The admission of what I am.

Lydia’s eyes soften with grief. “Bella—”

“Don’t try and absolve me.” The tears are coming now, hot and unwelcome and impossible to stop. “I’m not someone who deserves that.”

But instead of judging, Lydia just pulls me close against her, and I let myself be held.

Let myself cry into her shoulder the way I haven’t cried since the night Luca died.

She doesn’t ask for specifics or try to fix it.

She just holds me while I fall apart, which is exactly what I need and also exactly what I don’t deserve.

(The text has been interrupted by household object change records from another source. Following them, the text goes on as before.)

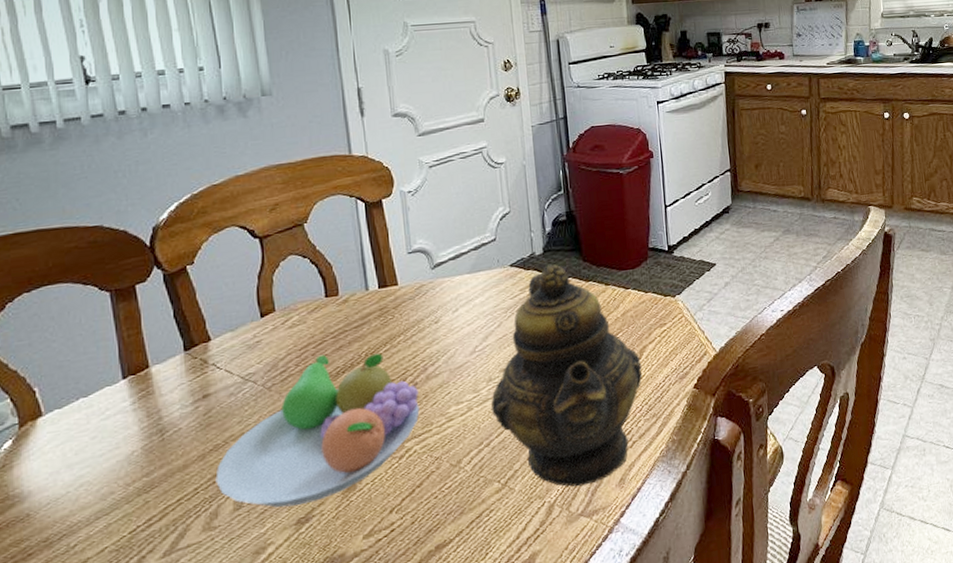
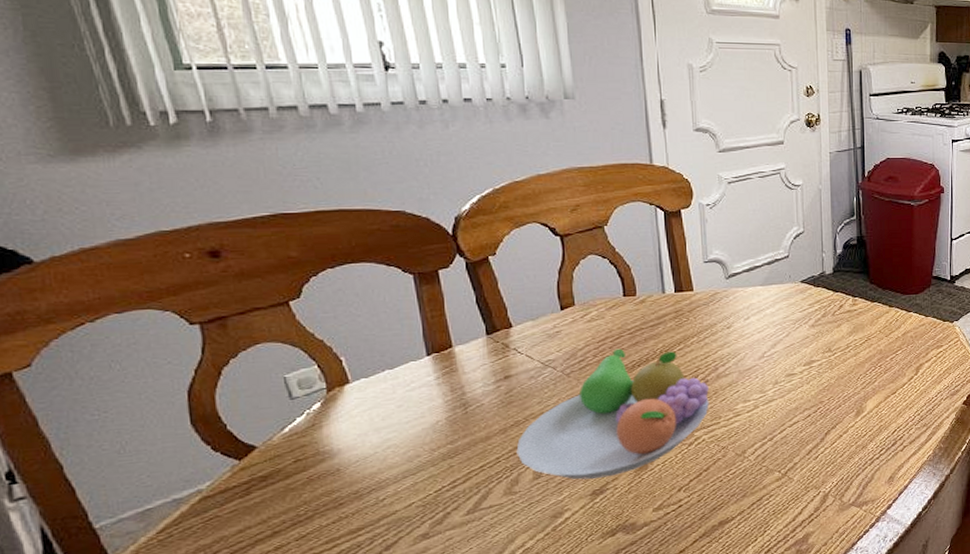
teapot: present [491,264,642,487] -> none [776,284,917,481]

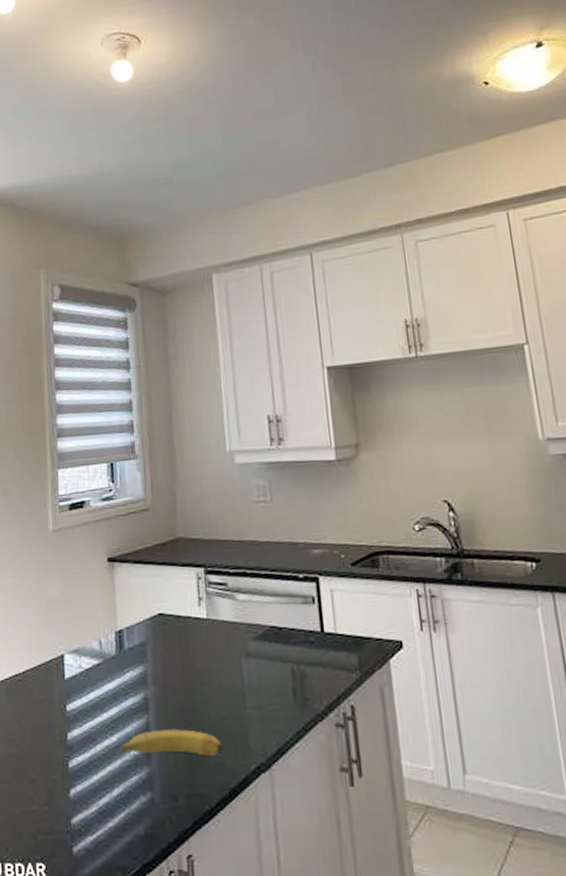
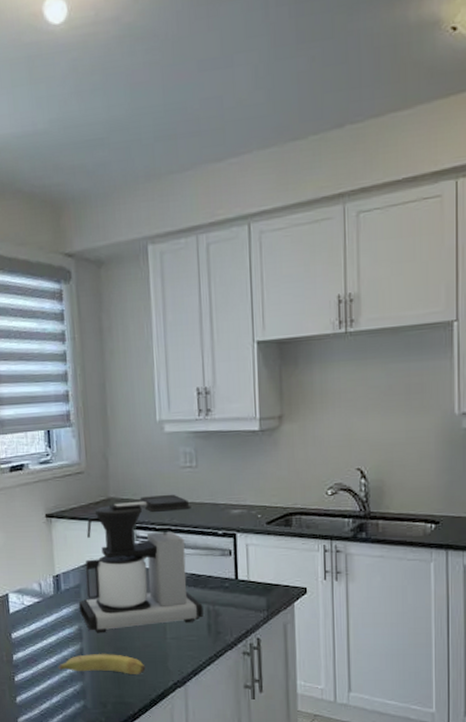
coffee maker: none [145,532,288,703] -> present [79,494,204,633]

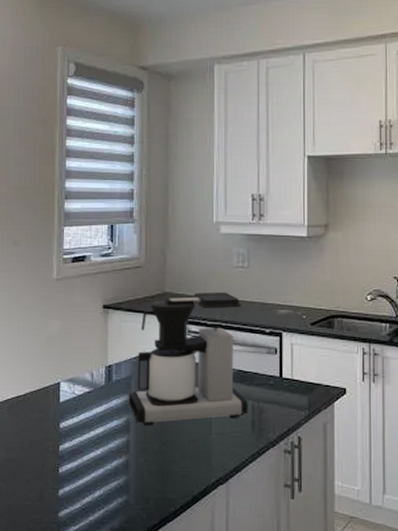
fruit: present [58,654,146,674] -> none [103,447,190,470]

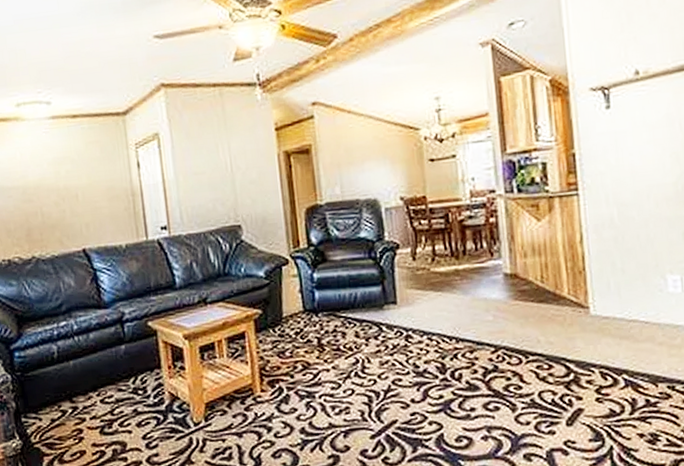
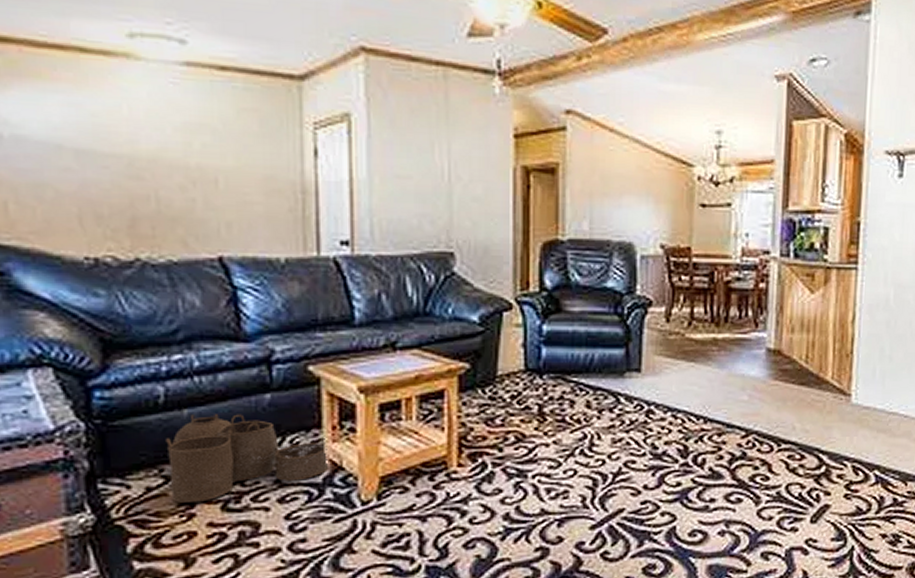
woven basket: none [60,361,169,429] -> present [165,414,329,502]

When the tears finally slow, she pulls back to look at me. “What are you going to do?”

The answer rises from somewhere deep in my chest, certain and terrifying and inevitable:

“He’s going to come pick me up for a date tomorrow night. That’s when I’m going to tell him the truth.”

Lydia’s eyes widen. “Bella, you can’t!”

“I have to.” I wipe my face with the back of my hand, pulling myself together with the last scraps of dignity I have left. “Because it’s better that he hears it from me than to hear it from someone else.”

“And what if he doesn’t forgive you?”

“Then at least it’ll be honest,” I say. “And he’ll finally know who and what I really am.”